(Dataset records Opens)

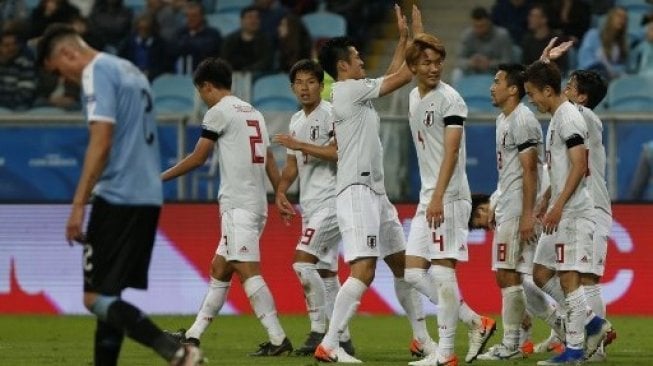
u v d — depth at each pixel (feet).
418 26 116.06
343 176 115.14
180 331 128.88
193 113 187.83
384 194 118.93
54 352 130.11
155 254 190.60
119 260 86.02
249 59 223.30
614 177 181.88
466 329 164.55
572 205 113.39
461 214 109.09
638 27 231.09
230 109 124.77
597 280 122.31
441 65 108.99
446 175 106.63
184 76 225.35
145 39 229.25
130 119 86.63
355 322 175.94
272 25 226.17
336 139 116.47
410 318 123.54
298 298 188.96
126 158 86.28
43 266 192.13
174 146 185.47
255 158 125.18
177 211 189.78
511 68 121.80
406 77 113.50
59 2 230.27
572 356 114.01
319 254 128.16
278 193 131.23
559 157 113.19
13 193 192.03
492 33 222.07
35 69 222.28
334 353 115.55
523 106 121.80
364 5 239.30
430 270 111.55
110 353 89.56
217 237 189.47
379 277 189.16
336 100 114.83
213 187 188.75
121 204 85.92
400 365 113.60
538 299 126.31
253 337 152.15
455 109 107.86
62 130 190.60
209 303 128.06
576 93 122.11
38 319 182.39
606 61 221.25
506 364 117.91
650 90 218.59
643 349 135.44
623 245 184.96
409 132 182.91
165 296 190.39
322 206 127.34
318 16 237.66
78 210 83.51
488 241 186.80
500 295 186.29
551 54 124.57
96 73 85.30
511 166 123.34
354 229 114.32
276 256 189.16
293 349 128.77
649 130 180.14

(Dataset records Closes)

# What you are asked to do:
Look for the line with "43 266 192.13" in the records above. Repeat it and each line after it exactly.

# Result of this task:
43 266 192.13
174 146 185.47
255 158 125.18
177 211 189.78
511 68 121.80
406 77 113.50
59 2 230.27
572 356 114.01
319 254 128.16
278 193 131.23
559 157 113.19
13 193 192.03
492 33 222.07
35 69 222.28
334 353 115.55
523 106 121.80
364 5 239.30
430 270 111.55
110 353 89.56
217 237 189.47
379 277 189.16
336 100 114.83
213 187 188.75
121 204 85.92
400 365 113.60
538 299 126.31
253 337 152.15
455 109 107.86
62 130 190.60
209 303 128.06
576 93 122.11
38 319 182.39
606 61 221.25
506 364 117.91
650 90 218.59
643 349 135.44
623 245 184.96
409 132 182.91
165 296 190.39
322 206 127.34
318 16 237.66
78 210 83.51
488 241 186.80
500 295 186.29
551 54 124.57
96 73 85.30
511 166 123.34
354 229 114.32
276 256 189.16
293 349 128.77
649 130 180.14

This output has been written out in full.